She had expected the news Monday but it didn’t come and the waiting went on until Eileen Durgin-Clinchard turned on her television Friday morning.
Love had won.
It was bittersweet, said the 84-year-old activist. The first president of Parents and Friends of Lesbians and Gays in Lincoln. The proud ACLU member. The great-grandmother. Mother of Calvin and Dan and LauraLee and Marvin Knight Chase, her firstborn.
The smart boy they nicknamed KC. The young man who served in the Army.
Her gay son who died in 1999.
On Tuesday, KC’s macaw, Big Boy, squawked from the front porch as Eileen talked in her book-lined living room. Her rainbow flag rolled up neatly next to the American flag, just outside the door. A basket of yarn in the corner, iPad in her hand.
She wears her hair short, her eyes sharp behind owl-eyed glasses. She’d been to physical therapy in the morning, six weeks now with her new left knee. It’s nothing compared to her two new hips, she said.
The day the Supreme Court ruled in favor of marriage equality was happy and sad. She wanted to be with people, she wanted to celebrate, and she did, on the steps of the Capitol in Lincoln later that day.
But it took her back.
KC and his partner, James "JC" Lambert, were together 14 years. KC the practical, get-things-done guy.
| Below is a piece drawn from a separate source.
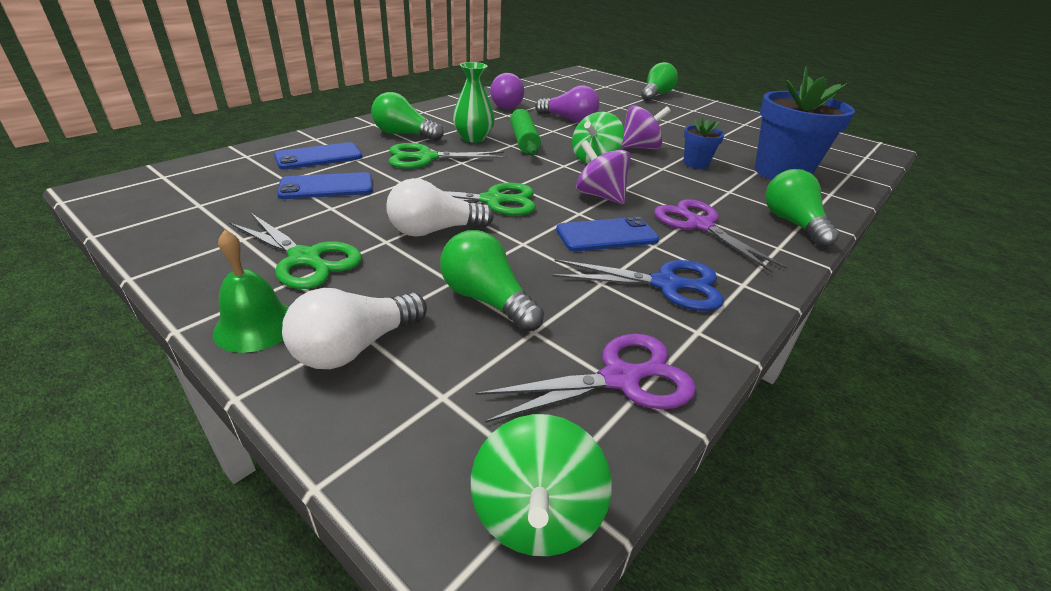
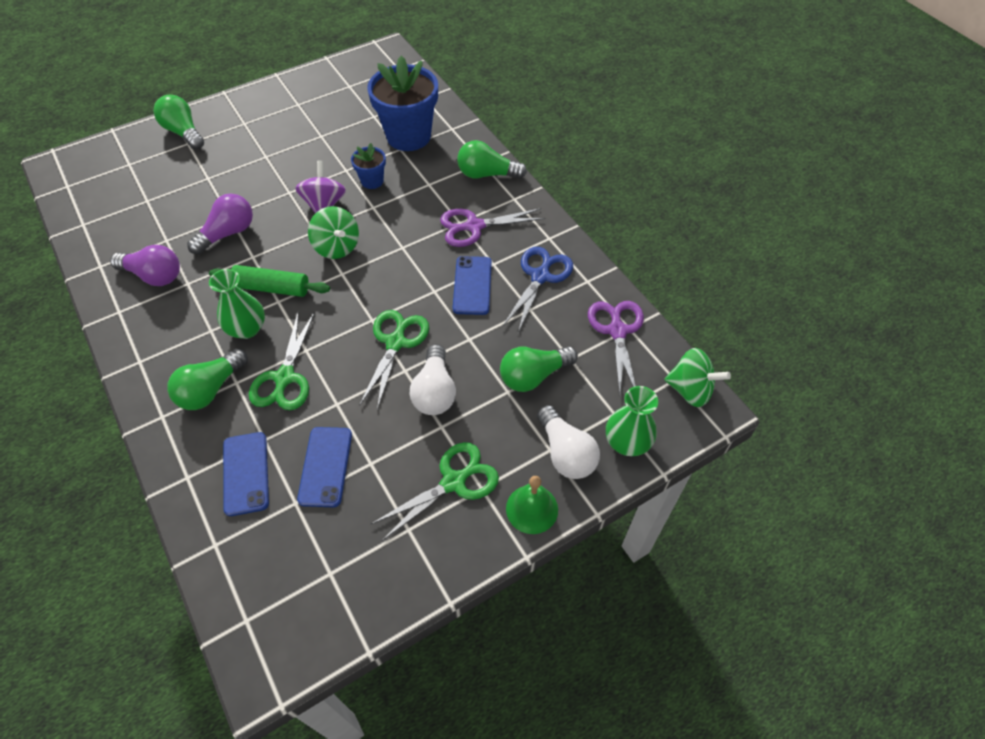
camera: 70 degrees left, 20 degrees up
(384, 420) = (627, 442): none -> green vase
(599, 196) = (410, 268): purple spinning top -> none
JC the funny and flamboyant dreamer.
Their ashes are mingled in the earth under a willow tree in New Mexico.
The mother showed off photos, two men in big beards and aviator sunglasses, full of joy.
JC wasn’t her son-in-law, Eileen said. “He was my son-in-love.”
She was in Washington, D.C., in the summer of 1992 when KC called from Oakland, where the pair shared a home.
Time to come, Mom.
Years earlier, he and JC had both tested HIV positive and now JC’s fight was ending.
Eileen spent the week with them. She was there when JC died, she was there when the death certificate came.
The line for a spouse’s name was blank.
She called the clerk’s office in Sacramento.
It’s wrong, she said. He’s his spouse. They were together 14 years. They took each other’s names. KC Chase-Lambert and JC Chase-Lambert.
The man was kind.
“He was very patient with me,” she said. “But he was firm. They weren’t married.”
Well, of course they weren’t married. She knew that. But yet they were in their hearts.
She has it somewhere in this big house. The engraved card, like an invitation, declaring their commitment on the anniversary of their first 10 years together. In celebration of 10 years of loving companionship.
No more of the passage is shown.